In this material, which lines include the string "como"? Show them.

==*==

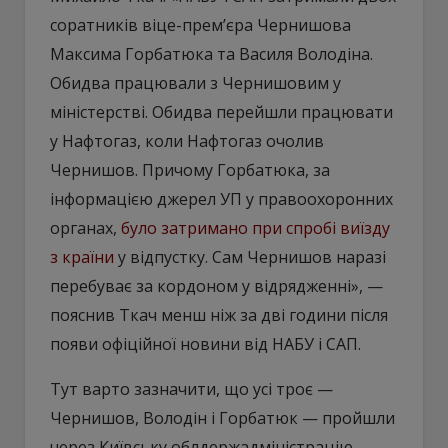
соратників віце-премʼєра Чернишова
Максима Горбатюка та Василя Володіна.
Обидва працювали з Чернишовим у
міністерстві. Обидва перейшли працювати
у Нафтогаз, коли Нафтогаз очолив
Чернишов. Причому Горбатюка, за
інформацією джерел УП у правоохоронних
органах,
було затримано при спробі виїзду
з країни
у відпустку. Сам Чернишов наразі
перебуває за кордоном у відрядженні», —
пояснив Ткач менш ніж за дві години після
появи офіційної новини від НАБУ і САП.
Тут варто зазначити, що усі троє —
Чернишов, Володін і Горбатюк — пройшли
через Київську облдержадміністрацію,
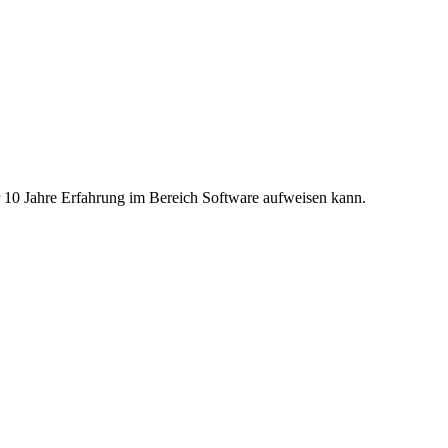
r 10 Jahre Erfahrung im Bereich Software aufweisen kann.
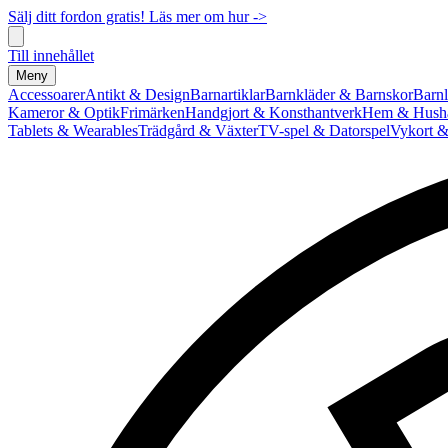
Sälj ditt fordon gratis! Läs mer om hur ->
Till innehållet
Meny
Accessoarer
Antikt & Design
Barnartiklar
Barnkläder & Barnskor
Barnl
Kameror & Optik
Frimärken
Handgjort & Konsthantverk
Hem & Hushå
Tablets & Wearables
Trädgård & Växter
TV-spel & Datorspel
Vykort &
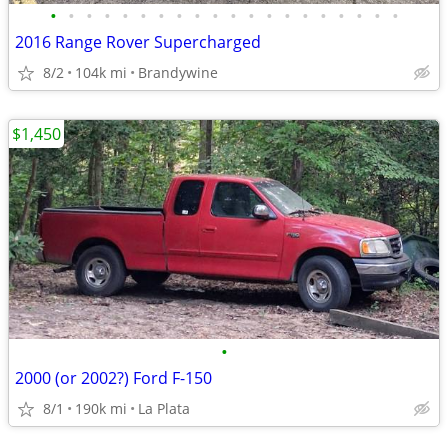
•
•
•
•
•
•
•
•
•
•
•
•
•
•
•
•
•
•
•
•
2016 Range Rover Supercharged
8/2
104k mi
Brandywine
$1,450
•
2000 (or 2002?) Ford F-150
8/1
190k mi
La Plata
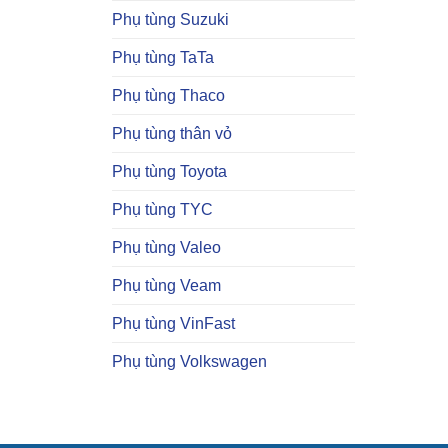
Phụ tùng Suzuki
Phụ tùng TaTa
Phụ tùng Thaco
Phụ tùng thân vỏ
Phụ tùng Toyota
Phụ tùng TYC
Phụ tùng Valeo
Phụ tùng Veam
Phụ tùng VinFast
Phụ tùng Volkswagen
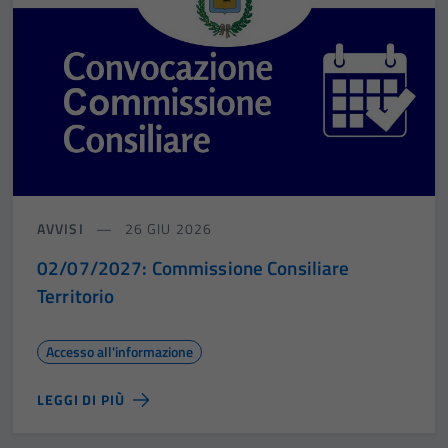
AVVISI
26 GIU 2026
02/07/2027: Commissione Consiliare
Territorio
Accesso all'informazione
LEGGI DI PIÙ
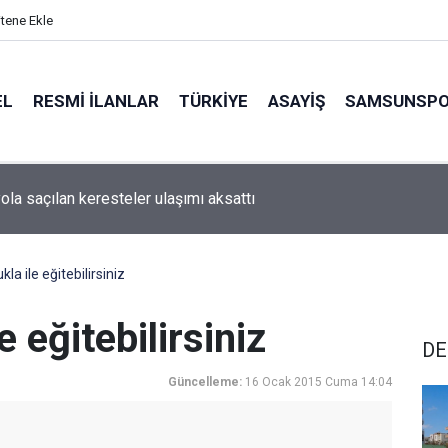
itene Ekle
EL
RESMI İLANLAR
TÜRKİYE
ASAYİŞ
SAMSUNSP
ola saçılan keresteler ulaşımı aksattı
kla ile eğitebilirsiniz
e eğitebilirsiniz
DE
Güncelleme:
16 Ocak 2015 Cuma 14:04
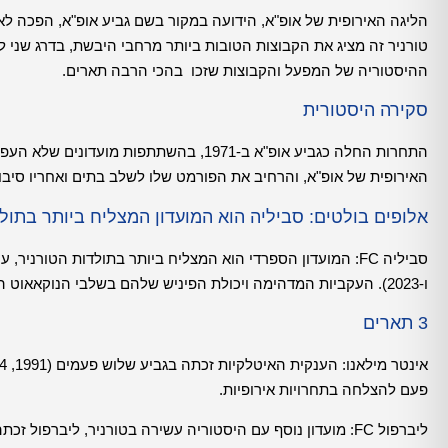
טורניר זה מציג את הקבוצות הטובות ביותר מרחבי היבשת, בדרג שני 
ההיסטוריה של המפעל והקבוצות שזכו בהכי הרבה תארים.
סקירה היסטורית
האירופית של אופ"א, והרחיב את הפורמט שלו לשלב בתים ואחריו סיבוב
אלופים בולטים: סביליה הוא המועדון המצליח ביותר בתולד
ו-2023). העקביות המדהימה ויכולת הפיניש שלהם בשלבי הנוקאאוט הפכו אותם לכוח דומיננטי בתחרות זו.
3 תארים
פעם להצלחה בתחרויות אירופיות.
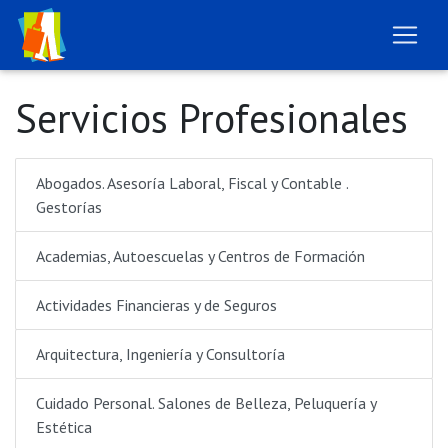
Servicios Profesionales
Abogados. Asesoría Laboral, Fiscal y Contable .
Gestorías
Academias, Autoescuelas y Centros de Formación
Actividades Financieras y de Seguros
Arquitectura, Ingeniería y Consultoría
Cuidado Personal. Salones de Belleza, Peluquería y
Estética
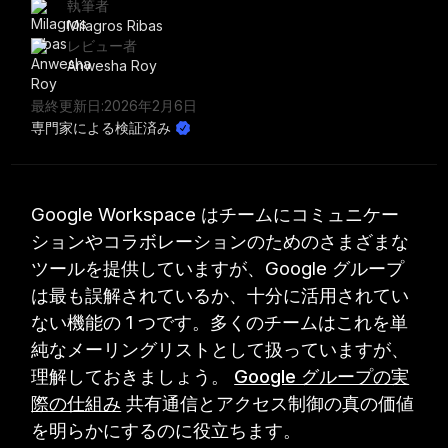
執筆者
Milagros Ribas
レビュー者
Anwesha Roy
最終更新日:
2026年2月6日
専門家による検証済み
Google Workspace はチームにコミュニケー
ションやコラボレーションのためのさまざまな
ツールを提供していますが、Google グループ
は最も誤解されているか、十分に活用されてい
ない機能の 1 つです。多くのチームはこれを単
純なメーリングリストとして扱っていますが、
理解しておきましょう。
Google グループの実
際の仕組み
共有通信とアクセス制御の真の価値
を明らかにするのに役立ちます。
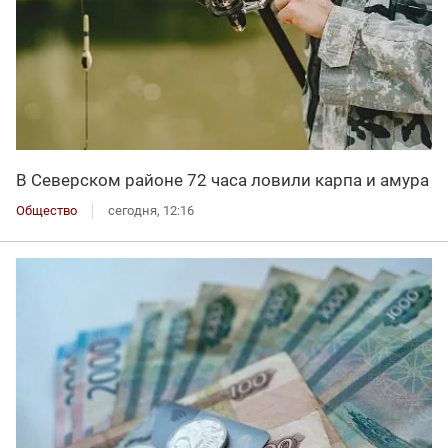
В Северском районе 72 часа ловили карпа и амура
Общество
сегодня, 12:16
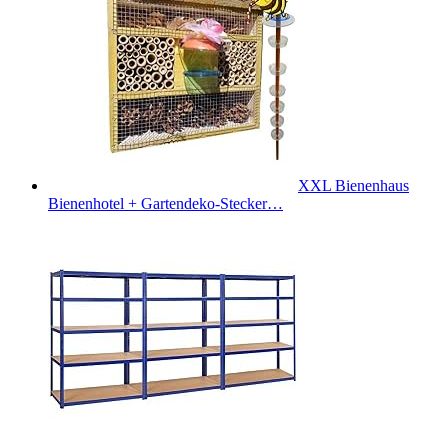
XXL Bienenhaus
Bienenhotel + Gartendeko-Stecker…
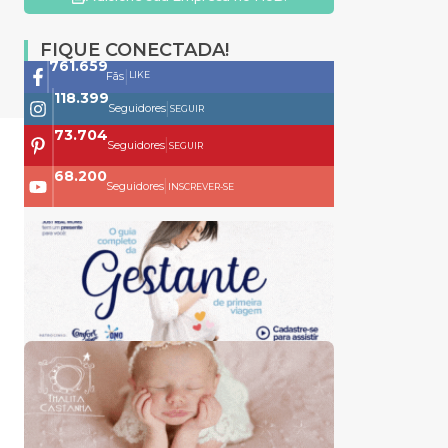
FIQUE CONECTADA!
761.659
|
LIKE
Fãs
118.399
|
Seguidores
SEGUIR
73.704
|
Seguidores
SEGUIR
68.200
|
Seguidores
INSCREVER-SE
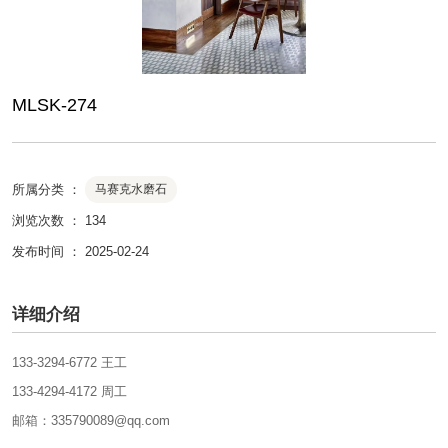
MLSK-274
所属分类 ：
马赛克水磨石
浏览次数 ：
134
发布时间 ： 2025-02-24
详细介绍
133-3294-6772 王工
133-4294-4172 周工
邮箱：335790089@qq.com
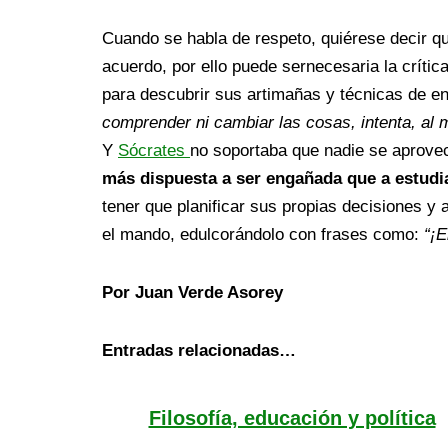
Cuando se habla de respeto, quiérese decir qu
acuerdo, por ello puede sernecesaria la crític
para descubrir sus artimañas y técnicas de e
comprender ni cambiar las cosas, intenta, al 
Y
Sócrates
no soportaba que nadie se aprovec
más dispuesta a ser engañada que a estudia
tener que planificar sus propias decisiones y
el mando, edulcorándolo con frases como:
“¡E
Por Juan Verde Asorey
Entradas relacionadas…
Filosofía, educación y política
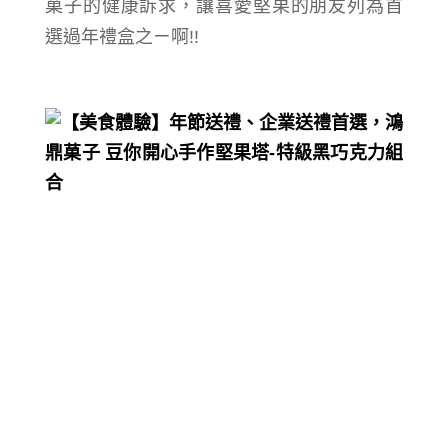
菓子的健康訴求，
讓喜
愛堅果的朋友列為首
選過年禮盒之ㄧ啊!!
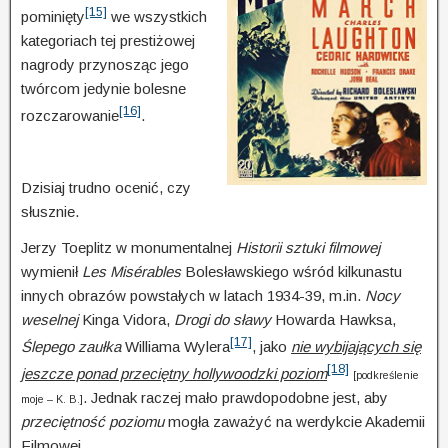
[15]
pominięty
we wszystkich
kategoriach tej prestiżowej
nagrody przynosząc jego
twórcom jedynie bolesne
[16]
rozczarowanie
.
Dzisiaj trudno ocenić, czy
słusznie.
Jerzy Toeplitz w monumentalnej
Historii sztuki filmowej
wymienił
Les Misérables
Bolesławskiego wśród kilkunastu
innych obrazów powstałych w latach 1934-39, m.in.
Nocy
weselnej
Kinga Vidora,
Drogi do sławy
Howarda Hawksa,
[17]
Ślepego zaułka
Williama Wylera
, jako
nie wybijających się
[18]
jeszcze ponad przeciętny hollywoodzki poziom
[podkreślenie
. Jednak raczej mało praw­do­po­dobne jest, aby
moje – K. B.]
przeciętność poziomu
mogła zaważyć na werdykcie Akademii
Filmowej.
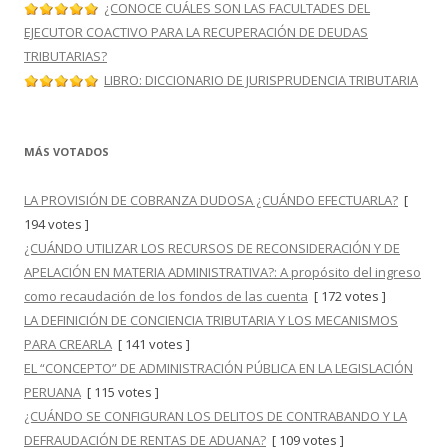
¿CONOCE CUÁLES SON LAS FACULTADES DEL
EJECUTOR COACTIVO PARA LA RECUPERACIÓN DE DEUDAS
TRIBUTARIAS?
LIBRO: DICCIONARIO DE JURISPRUDENCIA TRIBUTARIA
MÁS VOTADOS
LA PROVISIÓN DE COBRANZA DUDOSA ¿CUÁNDO EFECTUARLA?
[
194 votes ]
¿CUÁNDO UTILIZAR LOS RECURSOS DE RECONSIDERACIÓN Y DE
APELACIÓN EN MATERIA ADMINISTRATIVA?: A propósito del ingreso
como recaudación de los fondos de las cuenta
[ 172 votes ]
LA DEFINICIÓN DE CONCIENCIA TRIBUTARIA Y LOS MECANISMOS
PARA CREARLA
[ 141 votes ]
EL “CONCEPTO” DE ADMINISTRACIÓN PÚBLICA EN LA LEGISLACIÓN
PERUANA
[ 115 votes ]
¿CUÁNDO SE CONFIGURAN LOS DELITOS DE CONTRABANDO Y LA
DEFRAUDACIÓN DE RENTAS DE ADUANA?
[ 109 votes ]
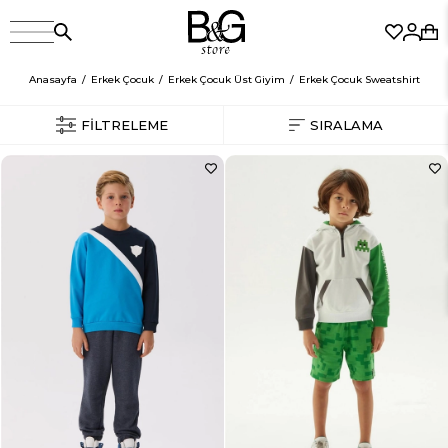
Anasayfa
Erkek Çocuk
Erkek Çocuk Üst Giyim
Erkek Çocuk Sweatshirt
FILTRELEME
SIRALAMA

==*==

Exercise answer:
el mando, edulcorándolo con frases como:
como recaudación de los fondos de las cuenta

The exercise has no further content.